* Quoted passage

Segment Open

“Meester! Meester! Your bicycle!”
“Yes, yes!” I reply, scurrying across the forecourt to where the second driver is struggling to find handholds through the plastic sheeting. I relieve him of his duties, extracting the bicycle from the hold of the bus and hauling it over to a nearby bench in the sun. Doors swing shut, airbrakes hiss, and the now‐empty bus pulls away.
Now comes the street performance every adventurous cyclist must perform: the assembly of a pile of clanking metal and multicoloured bags into a fully‐loaded touring bicycle. Out come the pedal wrench, multitool, hand pump. Bored taxi drivers trickle over. Some stand silently around me, poised for the opportunity to heroically intervene with an extra pair of hands. Others watch from a shaded rest spot in front of the dispatch kiosk. I feel self‐conscious, but I’ve done this so many times. Let them have their entertainment.

Segment Closed

Transcribed page contents
Segment Open

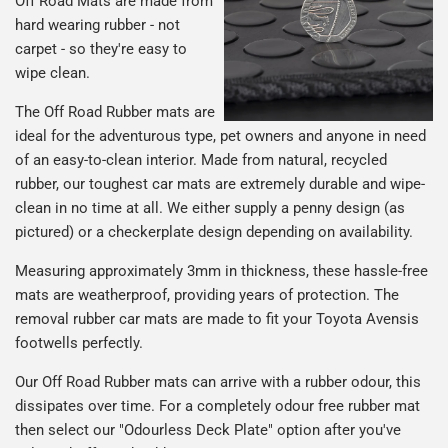
Off Road Mats are made from
hard wearing rubber - not
carpet - so they're easy to
wipe clean.
The Off Road Rubber mats are
ideal for the adventurous type, pet owners and anyone in need
of an easy-to-clean interior. Made from natural, recycled
rubber, our toughest car mats are extremely durable and wipe-
clean in no time at all. We either supply a penny design (as
pictured) or a checkerplate design depending on availability.
Measuring approximately 3mm in thickness, these hassle-free
mats are weatherproof, providing years of protection. The
removal rubber car mats are made to fit your Toyota Avensis
footwells perfectly.
Our Off Road Rubber mats can arrive with a rubber odour, this
dissipates over time. For a completely odour free rubber mat
then select our "Odourless Deck Plate" option after you've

Segment Closed

* Questions on the material
1 - Decide whether each statement agrees with the cycling passage, answering yes or no and quoting the words that decide it: (a) The second driver removes the bicycle from the bus without difficulty. (b) The bus leaves with no one on board. (c) Every taxi driver gathers around the narrator.
2 - Swap "taxi drivers" for "bus drivers" in the cycling passage from "Now comes the" up to and including "have their entertainment.".
The records serve no purpose here.

* Solutions in order
1 -
(a) No: "the second driver is struggling to find handholds through the plastic sheeting"
(b) Yes: "the now‐empty bus pulls away"
(c) No: "Others watch from a shaded rest spot in front of the dispatch kiosk"

2 -
Now comes the street performance every adventurous cyclist must perform: the assembly of a pile of clanking metal and multicoloured bags into a fully‐loaded touring bicycle. Out come the pedal wrench, multitool, hand pump. Bored bus drivers trickle over. Some stand silently around me, poised for the opportunity to heroically intervene with an extra pair of hands. Others watch from a shaded rest spot in front of the dispatch kiosk. I feel self‐conscious, but I’ve done this so many times. Let them have their entertainment.